# What to do
Of the lines below, write out exactly those from the line with "簡単に扱えるため、海水浴デビューにも最適な選択肢と" through the line with "格的なキャンプテントに比べると劣るため、日帰りレジ", both included, and skip the rest.

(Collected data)
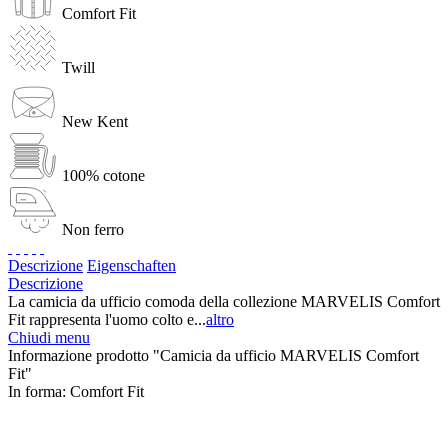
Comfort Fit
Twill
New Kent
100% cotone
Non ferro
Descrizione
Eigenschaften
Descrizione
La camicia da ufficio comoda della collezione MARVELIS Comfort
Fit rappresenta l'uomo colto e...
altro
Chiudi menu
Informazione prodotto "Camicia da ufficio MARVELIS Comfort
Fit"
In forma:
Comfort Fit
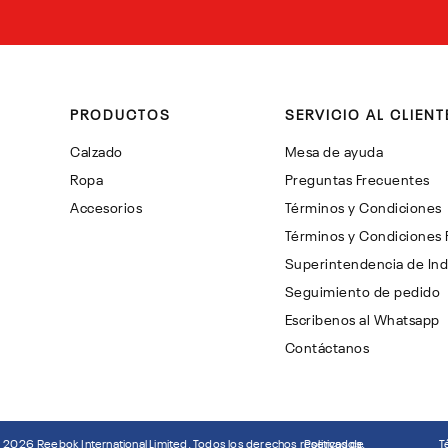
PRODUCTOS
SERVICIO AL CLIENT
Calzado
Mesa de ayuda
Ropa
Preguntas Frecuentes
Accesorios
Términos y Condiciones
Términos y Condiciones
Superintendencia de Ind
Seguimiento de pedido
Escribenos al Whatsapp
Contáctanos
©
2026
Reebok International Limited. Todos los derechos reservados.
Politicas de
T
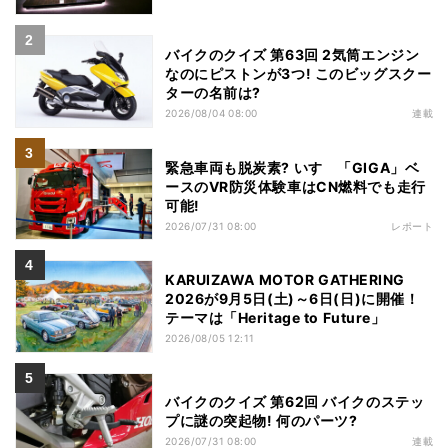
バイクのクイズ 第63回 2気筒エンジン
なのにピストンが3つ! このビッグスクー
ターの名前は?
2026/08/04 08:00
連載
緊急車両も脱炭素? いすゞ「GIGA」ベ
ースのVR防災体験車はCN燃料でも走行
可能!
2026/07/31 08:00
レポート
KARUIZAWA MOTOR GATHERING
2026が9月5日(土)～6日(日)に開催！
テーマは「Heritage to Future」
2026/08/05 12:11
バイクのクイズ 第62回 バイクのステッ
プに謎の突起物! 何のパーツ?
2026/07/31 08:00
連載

---

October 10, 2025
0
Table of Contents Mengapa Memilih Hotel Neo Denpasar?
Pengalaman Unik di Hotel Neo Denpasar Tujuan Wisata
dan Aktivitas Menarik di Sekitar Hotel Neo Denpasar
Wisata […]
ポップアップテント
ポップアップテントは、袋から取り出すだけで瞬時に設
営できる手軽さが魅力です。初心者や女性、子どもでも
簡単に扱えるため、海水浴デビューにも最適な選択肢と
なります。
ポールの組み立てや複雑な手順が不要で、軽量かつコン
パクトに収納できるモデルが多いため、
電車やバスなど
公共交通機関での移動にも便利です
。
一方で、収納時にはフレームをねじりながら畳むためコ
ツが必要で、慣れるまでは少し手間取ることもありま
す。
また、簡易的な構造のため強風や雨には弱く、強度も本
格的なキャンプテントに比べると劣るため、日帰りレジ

# Task output
簡単に扱えるため、海水浴デビューにも最適な選択肢と
なります。
ポールの組み立てや複雑な手順が不要で、軽量かつコン
パクトに収納できるモデルが多いため、
電車やバスなど
公共交通機関での移動にも便利です
。
一方で、収納時にはフレームをねじりながら畳むためコ
ツが必要で、慣れるまでは少し手間取ることもありま
す。
また、簡易的な構造のため強風や雨には弱く、強度も本
格的なキャンプテントに比べると劣るため、日帰りレジ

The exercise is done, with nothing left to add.